* [Collected data]

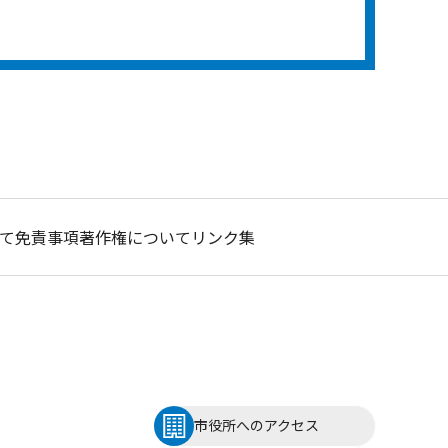
て
免責事項
著作権について
リンク集
市役所へのアクセス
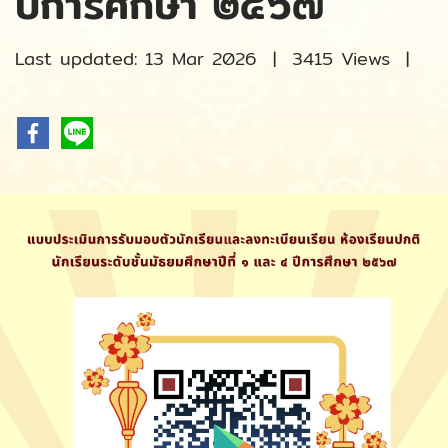
ปีการศึกษา ๒๕๖๗
Last updated: 13 Mar 2026
|
3415 Views
|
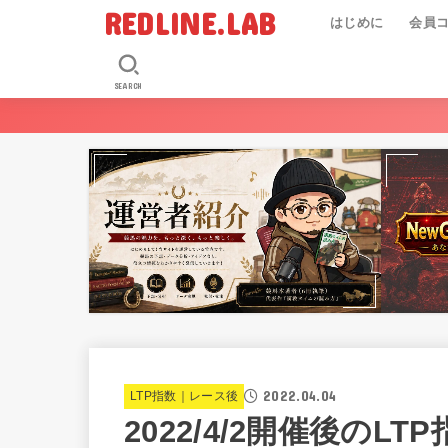
REDLINE.LAB
はじめに
会員
SEARCH
2022.04.04
LTP指数｜レース後
2022/4/2開催後のLT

* [AIM OF THE EXERCISE] Leave the pictures out and print every record exactly.

* [THE COMPLETED TASK]
て
免責事項
著作権について
リンク集
市役所へのアクセス
ปีการศึกษา ๒๕๖๗
Last updated: 13 Mar 2026
|
3415 Views
|
REDLINE.LAB
はじめに
会員
SEARCH
2022.04.04
LTP指数｜レース後
2022/4/2開催後のLT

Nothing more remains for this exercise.